The curiosity was like an itch now, the kind you only had to brush with a fingertip to remind you that it was there and then it was too late, because it consumed you until there nothing left in the world but the desire to scratch. “We should stop,” she said, again, but her fingers stayed on the glass.
I-A-M
It shot over to W then H. A pun that could only be deliberate. Whatever was moving that glass was smart.
I AM WHOLLY SPIRIT
There was a noise in the hall. Not a crash, more like a creak. A loud one, startling as a gunshot. Axl jumped back from the board. The shot glass fell off the table, bounced on the linoleum and rolled there, back and forth. Blue was suddenly aware that she was breathing far too fast.

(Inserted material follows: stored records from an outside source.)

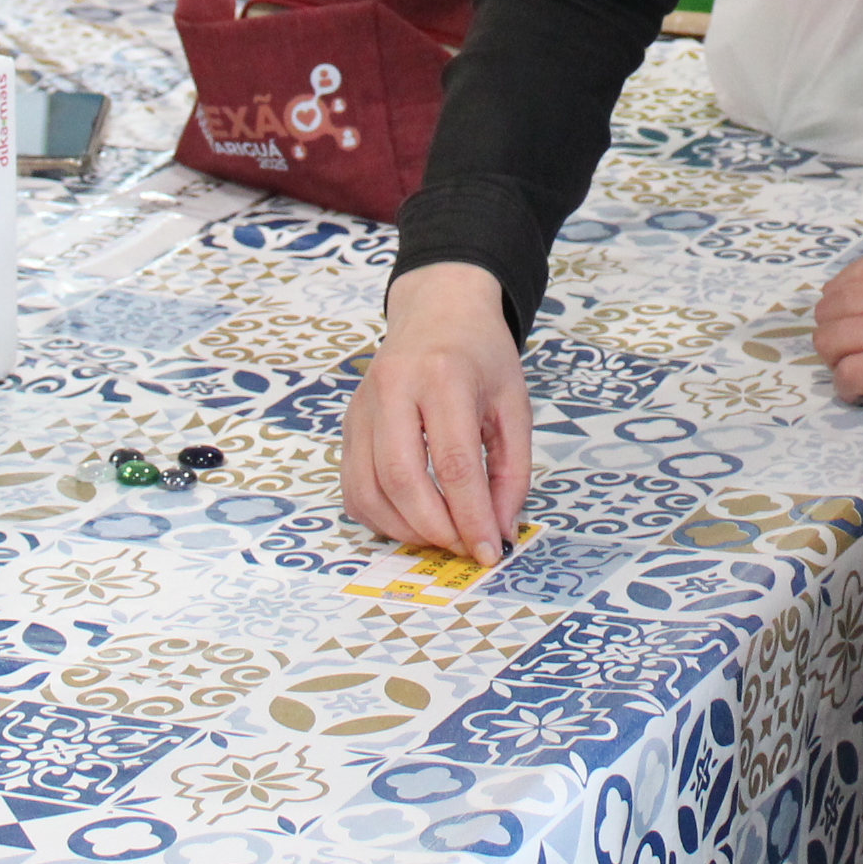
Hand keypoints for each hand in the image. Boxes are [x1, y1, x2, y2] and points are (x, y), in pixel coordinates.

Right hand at [340, 263, 534, 564]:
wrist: (439, 311)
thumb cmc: (481, 356)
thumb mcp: (514, 405)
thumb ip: (512, 472)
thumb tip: (500, 532)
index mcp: (444, 376)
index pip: (454, 463)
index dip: (471, 517)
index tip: (489, 552)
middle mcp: (394, 387)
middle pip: (403, 479)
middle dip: (435, 529)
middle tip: (464, 547)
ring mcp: (363, 405)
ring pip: (369, 489)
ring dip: (406, 529)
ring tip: (441, 536)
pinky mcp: (348, 422)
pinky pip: (353, 486)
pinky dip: (380, 517)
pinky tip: (411, 520)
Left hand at [813, 242, 862, 416]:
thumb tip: (841, 302)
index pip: (839, 284)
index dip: (838, 312)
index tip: (855, 329)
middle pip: (829, 313)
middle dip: (833, 337)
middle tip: (853, 354)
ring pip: (831, 342)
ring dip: (837, 362)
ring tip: (859, 371)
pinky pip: (850, 376)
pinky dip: (848, 388)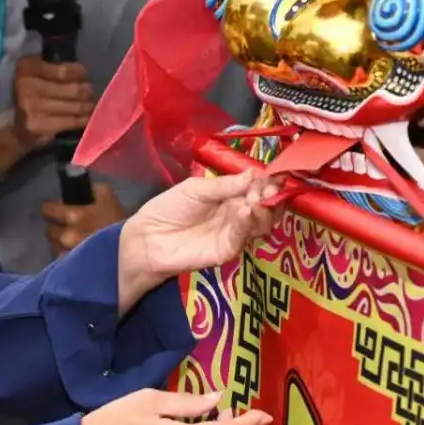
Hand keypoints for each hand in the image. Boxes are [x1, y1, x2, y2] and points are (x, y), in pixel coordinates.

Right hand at [11, 56, 94, 149]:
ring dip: (87, 105)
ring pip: (75, 106)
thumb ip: (52, 70)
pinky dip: (82, 119)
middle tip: (89, 92)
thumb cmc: (27, 94)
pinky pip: (71, 121)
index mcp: (27, 68)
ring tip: (89, 104)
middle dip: (85, 90)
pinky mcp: (40, 125)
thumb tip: (81, 73)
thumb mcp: (34, 74)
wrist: (11, 126)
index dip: (79, 73)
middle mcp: (28, 86)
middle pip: (73, 89)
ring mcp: (34, 107)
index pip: (63, 71)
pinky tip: (86, 117)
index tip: (84, 75)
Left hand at [43, 182, 125, 257]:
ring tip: (72, 241)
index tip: (58, 209)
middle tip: (68, 226)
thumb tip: (75, 188)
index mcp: (72, 216)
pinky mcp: (72, 268)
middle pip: (49, 230)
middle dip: (57, 226)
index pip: (47, 209)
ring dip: (60, 242)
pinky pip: (61, 259)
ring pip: (54, 245)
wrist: (132, 249)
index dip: (52, 208)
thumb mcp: (106, 195)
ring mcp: (68, 254)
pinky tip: (76, 253)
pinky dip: (66, 255)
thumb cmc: (118, 220)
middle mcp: (66, 236)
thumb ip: (87, 190)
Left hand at [117, 170, 281, 306]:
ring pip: (262, 223)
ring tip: (255, 199)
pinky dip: (247, 223)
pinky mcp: (227, 250)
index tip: (275, 175)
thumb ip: (225, 184)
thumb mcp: (196, 189)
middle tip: (268, 188)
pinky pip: (243, 237)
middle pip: (267, 207)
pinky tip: (245, 211)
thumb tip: (255, 173)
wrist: (148, 237)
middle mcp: (238, 214)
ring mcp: (235, 234)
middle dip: (272, 196)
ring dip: (264, 209)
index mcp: (232, 196)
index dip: (269, 182)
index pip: (259, 188)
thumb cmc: (169, 208)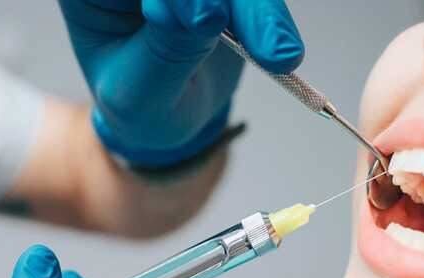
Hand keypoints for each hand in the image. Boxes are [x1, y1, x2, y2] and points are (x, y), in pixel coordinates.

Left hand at [59, 0, 304, 166]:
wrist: (174, 119)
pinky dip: (270, 17)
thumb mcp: (141, 95)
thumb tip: (202, 7)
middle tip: (257, 40)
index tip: (202, 20)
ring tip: (279, 57)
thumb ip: (167, 50)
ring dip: (259, 12)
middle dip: (224, 2)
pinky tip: (282, 53)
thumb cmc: (143, 108)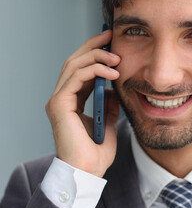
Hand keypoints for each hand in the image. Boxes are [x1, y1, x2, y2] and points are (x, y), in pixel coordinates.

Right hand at [45, 30, 120, 176]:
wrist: (88, 171)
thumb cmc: (96, 152)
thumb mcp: (108, 122)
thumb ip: (109, 104)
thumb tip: (113, 90)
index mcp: (72, 100)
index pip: (80, 68)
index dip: (94, 53)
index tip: (111, 42)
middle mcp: (62, 97)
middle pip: (74, 61)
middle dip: (93, 46)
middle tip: (111, 36)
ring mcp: (58, 100)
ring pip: (73, 65)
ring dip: (96, 57)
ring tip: (117, 58)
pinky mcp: (59, 104)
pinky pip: (75, 78)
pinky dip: (94, 71)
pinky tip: (112, 73)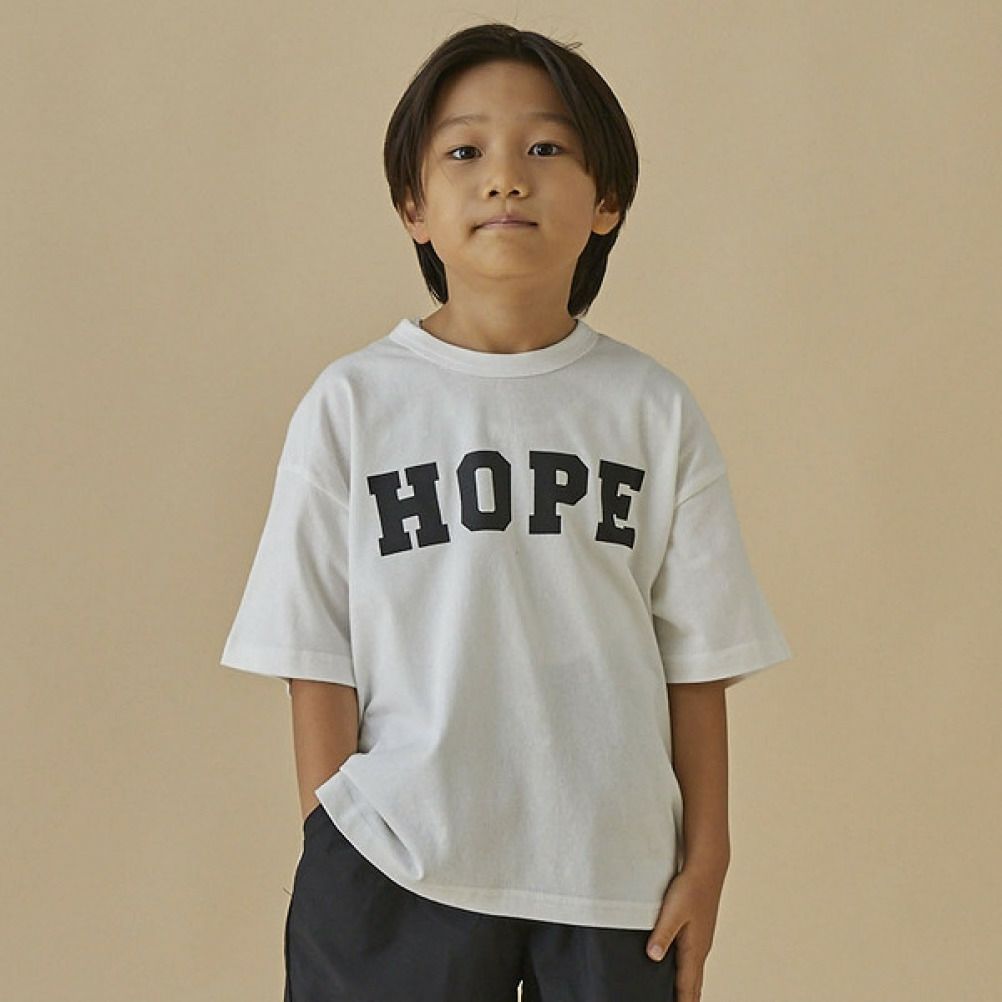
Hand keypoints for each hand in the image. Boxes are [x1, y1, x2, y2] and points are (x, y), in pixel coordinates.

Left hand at [646, 861, 726, 1001]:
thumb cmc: (691, 888)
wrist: (707, 869)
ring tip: (684, 998)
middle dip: (688, 999)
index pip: (687, 986)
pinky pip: (695, 960)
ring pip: (695, 972)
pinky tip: (684, 970)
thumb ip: (662, 934)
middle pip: (694, 984)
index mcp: (694, 949)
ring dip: (689, 988)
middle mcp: (701, 948)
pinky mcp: (699, 931)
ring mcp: (702, 940)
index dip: (683, 1001)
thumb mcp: (672, 911)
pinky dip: (690, 973)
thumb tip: (653, 956)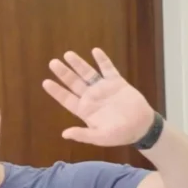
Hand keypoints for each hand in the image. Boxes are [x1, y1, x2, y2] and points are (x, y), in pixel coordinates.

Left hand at [41, 49, 155, 146]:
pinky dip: (102, 60)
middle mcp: (91, 97)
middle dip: (64, 73)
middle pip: (74, 83)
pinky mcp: (117, 83)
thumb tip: (64, 134)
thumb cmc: (120, 134)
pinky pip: (108, 69)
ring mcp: (103, 88)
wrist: (142, 127)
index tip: (45, 82)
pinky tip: (95, 51)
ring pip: (88, 73)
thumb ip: (83, 134)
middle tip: (52, 63)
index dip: (57, 91)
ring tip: (67, 54)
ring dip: (78, 64)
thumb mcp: (101, 137)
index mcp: (85, 110)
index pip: (66, 98)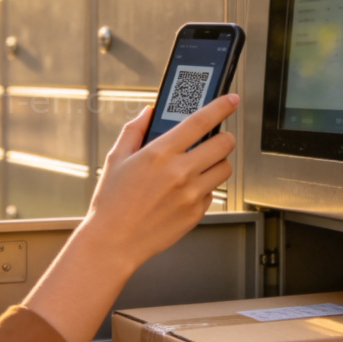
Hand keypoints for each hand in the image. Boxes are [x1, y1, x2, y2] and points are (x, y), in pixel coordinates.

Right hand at [81, 94, 238, 277]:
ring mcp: (191, 194)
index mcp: (160, 153)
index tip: (230, 100)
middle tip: (215, 138)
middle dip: (223, 137)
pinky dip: (205, 188)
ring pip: (224, 169)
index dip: (221, 106)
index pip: (201, 121)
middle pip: (224, 144)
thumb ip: (133, 131)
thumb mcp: (116, 159)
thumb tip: (147, 113)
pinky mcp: (196, 213)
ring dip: (217, 162)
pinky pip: (213, 193)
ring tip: (200, 165)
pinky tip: (185, 190)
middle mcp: (180, 172)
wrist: (114, 242)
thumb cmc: (112, 203)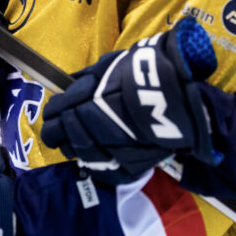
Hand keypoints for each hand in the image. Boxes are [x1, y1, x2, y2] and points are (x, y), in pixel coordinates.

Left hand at [42, 17, 221, 183]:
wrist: (181, 95)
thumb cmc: (147, 73)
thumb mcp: (113, 64)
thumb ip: (86, 76)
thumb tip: (67, 82)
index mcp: (86, 99)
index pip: (55, 112)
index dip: (54, 112)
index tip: (56, 111)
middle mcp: (92, 126)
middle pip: (60, 136)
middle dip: (59, 131)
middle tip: (62, 128)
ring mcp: (108, 150)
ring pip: (79, 154)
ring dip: (76, 147)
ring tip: (81, 141)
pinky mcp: (126, 168)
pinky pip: (103, 172)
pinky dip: (98, 165)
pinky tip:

“Wait there,” she said, getting to her feet. Her knees felt like water, but once again that awful curiosity kept driving her forward.
Gloria stirred in her armchair.
“Are you okay?” said Blue.
The old lady opened her eyes and squinted up at her, her dentures clicking as she licked the taste of sleep out of her mouth. “What was that?”
“I don’t know. Sit tight.”
It was the front door. Blue could hardly believe what she was seeing. Where Gloria had driven in the iron nails, there was now a crack down the entire length of the door frame. Like someone with monstrous strength had somehow worked their fingernails into the wood and split the whole thing like a banana. For a brief, mad second Blue struggled to remember whether they had earthquakes in Florida.
She took a step closer.
Tink. Clink.
What the hell?
The nails were sliding out of the wood, as if someone was pushing them from the inside. They clinked onto the floor, sometimes one at a time, sometimes in pairs, and then more, raining down onto the threshold.
Someone shoved her hard her from behind and she went sprawling, scrambling for the door handle to keep her from falling. The front door swung open and the push from behind swept into a push from the inside. Blue felt it shoving up the length of her spine, under her skin, filling her head until she thought it would burst, and then it seemed to roar silently out of her mouth, leaving a sticky, brown-tasting film on her tongue as it went.
The people outside were staring at her. In the middle was the sparkly cat lady, once again wearing a different face. Not the friendly leafleting face, or even the soft, pliant spirit face. Somehow Blue knew just by looking at her that someone else – or some
thing
else – was looking out through her eyes.